*YOUR TASK*.
Would you retype all of these records exactly?

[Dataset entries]
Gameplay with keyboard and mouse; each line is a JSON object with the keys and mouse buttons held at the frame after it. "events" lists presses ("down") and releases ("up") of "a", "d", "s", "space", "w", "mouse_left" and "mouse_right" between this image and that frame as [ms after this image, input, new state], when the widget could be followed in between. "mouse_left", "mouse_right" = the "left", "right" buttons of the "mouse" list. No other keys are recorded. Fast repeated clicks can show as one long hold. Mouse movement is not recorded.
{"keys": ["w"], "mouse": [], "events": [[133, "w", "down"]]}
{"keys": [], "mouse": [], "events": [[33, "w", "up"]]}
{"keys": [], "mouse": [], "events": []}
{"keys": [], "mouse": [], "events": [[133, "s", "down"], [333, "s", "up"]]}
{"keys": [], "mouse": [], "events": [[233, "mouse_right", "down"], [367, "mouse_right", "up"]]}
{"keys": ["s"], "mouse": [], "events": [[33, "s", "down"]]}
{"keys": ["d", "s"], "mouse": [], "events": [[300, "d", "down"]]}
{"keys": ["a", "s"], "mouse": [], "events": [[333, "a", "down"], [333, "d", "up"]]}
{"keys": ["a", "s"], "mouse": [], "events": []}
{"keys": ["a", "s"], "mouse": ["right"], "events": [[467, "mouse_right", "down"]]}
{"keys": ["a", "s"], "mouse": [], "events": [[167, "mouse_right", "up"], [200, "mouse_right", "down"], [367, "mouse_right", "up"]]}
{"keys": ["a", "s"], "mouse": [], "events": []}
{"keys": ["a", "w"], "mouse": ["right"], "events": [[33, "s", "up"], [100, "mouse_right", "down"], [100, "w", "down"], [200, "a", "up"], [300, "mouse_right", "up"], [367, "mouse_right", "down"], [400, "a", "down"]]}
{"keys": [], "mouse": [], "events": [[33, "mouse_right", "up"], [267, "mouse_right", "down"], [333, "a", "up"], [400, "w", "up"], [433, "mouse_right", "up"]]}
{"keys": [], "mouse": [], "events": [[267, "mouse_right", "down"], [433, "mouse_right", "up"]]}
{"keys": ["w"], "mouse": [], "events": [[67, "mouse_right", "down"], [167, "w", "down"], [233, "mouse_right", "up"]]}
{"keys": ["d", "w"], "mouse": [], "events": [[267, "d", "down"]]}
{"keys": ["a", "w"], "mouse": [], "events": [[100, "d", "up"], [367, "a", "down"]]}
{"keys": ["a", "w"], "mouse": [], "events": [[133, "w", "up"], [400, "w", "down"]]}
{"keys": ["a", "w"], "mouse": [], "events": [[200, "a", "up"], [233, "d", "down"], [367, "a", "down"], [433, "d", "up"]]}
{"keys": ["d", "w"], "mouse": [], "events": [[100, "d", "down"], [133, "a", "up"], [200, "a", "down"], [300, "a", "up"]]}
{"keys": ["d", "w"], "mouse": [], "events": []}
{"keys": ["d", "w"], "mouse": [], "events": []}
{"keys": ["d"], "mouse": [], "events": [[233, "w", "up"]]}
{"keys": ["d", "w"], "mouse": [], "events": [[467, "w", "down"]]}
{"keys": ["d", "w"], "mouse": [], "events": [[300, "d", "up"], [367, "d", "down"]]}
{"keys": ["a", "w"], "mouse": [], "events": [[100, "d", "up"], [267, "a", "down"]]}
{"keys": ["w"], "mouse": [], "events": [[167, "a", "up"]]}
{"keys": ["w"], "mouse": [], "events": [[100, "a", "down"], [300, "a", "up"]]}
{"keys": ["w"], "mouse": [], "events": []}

*THE COMPLETED TASK*.
Gameplay with keyboard and mouse; each line is a JSON object with the keys and mouse buttons held at the frame after it. "events" lists presses ("down") and releases ("up") of "a", "d", "s", "space", "w", "mouse_left" and "mouse_right" between this image and that frame as [ms after this image, input, new state], when the widget could be followed in between. "mouse_left", "mouse_right" = the "left", "right" buttons of the "mouse" list. No other keys are recorded. Fast repeated clicks can show as one long hold. Mouse movement is not recorded.
{"keys": ["w"], "mouse": [], "events": [[133, "w", "down"]]}
{"keys": [], "mouse": [], "events": [[33, "w", "up"]]}
{"keys": [], "mouse": [], "events": []}
{"keys": [], "mouse": [], "events": [[133, "s", "down"], [333, "s", "up"]]}
{"keys": [], "mouse": [], "events": [[233, "mouse_right", "down"], [367, "mouse_right", "up"]]}
{"keys": ["s"], "mouse": [], "events": [[33, "s", "down"]]}
{"keys": ["d", "s"], "mouse": [], "events": [[300, "d", "down"]]}
{"keys": ["a", "s"], "mouse": [], "events": [[333, "a", "down"], [333, "d", "up"]]}
{"keys": ["a", "s"], "mouse": [], "events": []}
{"keys": ["a", "s"], "mouse": ["right"], "events": [[467, "mouse_right", "down"]]}
{"keys": ["a", "s"], "mouse": [], "events": [[167, "mouse_right", "up"], [200, "mouse_right", "down"], [367, "mouse_right", "up"]]}
{"keys": ["a", "s"], "mouse": [], "events": []}
{"keys": ["a", "w"], "mouse": ["right"], "events": [[33, "s", "up"], [100, "mouse_right", "down"], [100, "w", "down"], [200, "a", "up"], [300, "mouse_right", "up"], [367, "mouse_right", "down"], [400, "a", "down"]]}
{"keys": [], "mouse": [], "events": [[33, "mouse_right", "up"], [267, "mouse_right", "down"], [333, "a", "up"], [400, "w", "up"], [433, "mouse_right", "up"]]}
{"keys": [], "mouse": [], "events": [[267, "mouse_right", "down"], [433, "mouse_right", "up"]]}
{"keys": ["w"], "mouse": [], "events": [[67, "mouse_right", "down"], [167, "w", "down"], [233, "mouse_right", "up"]]}
{"keys": ["d", "w"], "mouse": [], "events": [[267, "d", "down"]]}
{"keys": ["a", "w"], "mouse": [], "events": [[100, "d", "up"], [367, "a", "down"]]}
{"keys": ["a", "w"], "mouse": [], "events": [[133, "w", "up"], [400, "w", "down"]]}
{"keys": ["a", "w"], "mouse": [], "events": [[200, "a", "up"], [233, "d", "down"], [367, "a", "down"], [433, "d", "up"]]}
{"keys": ["d", "w"], "mouse": [], "events": [[100, "d", "down"], [133, "a", "up"], [200, "a", "down"], [300, "a", "up"]]}
{"keys": ["d", "w"], "mouse": [], "events": []}
{"keys": ["d", "w"], "mouse": [], "events": []}
{"keys": ["d"], "mouse": [], "events": [[233, "w", "up"]]}
{"keys": ["d", "w"], "mouse": [], "events": [[467, "w", "down"]]}
{"keys": ["d", "w"], "mouse": [], "events": [[300, "d", "up"], [367, "d", "down"]]}
{"keys": ["a", "w"], "mouse": [], "events": [[100, "d", "up"], [267, "a", "down"]]}
{"keys": ["w"], "mouse": [], "events": [[167, "a", "up"]]}
{"keys": ["w"], "mouse": [], "events": [[100, "a", "down"], [300, "a", "up"]]}
{"keys": ["w"], "mouse": [], "events": []}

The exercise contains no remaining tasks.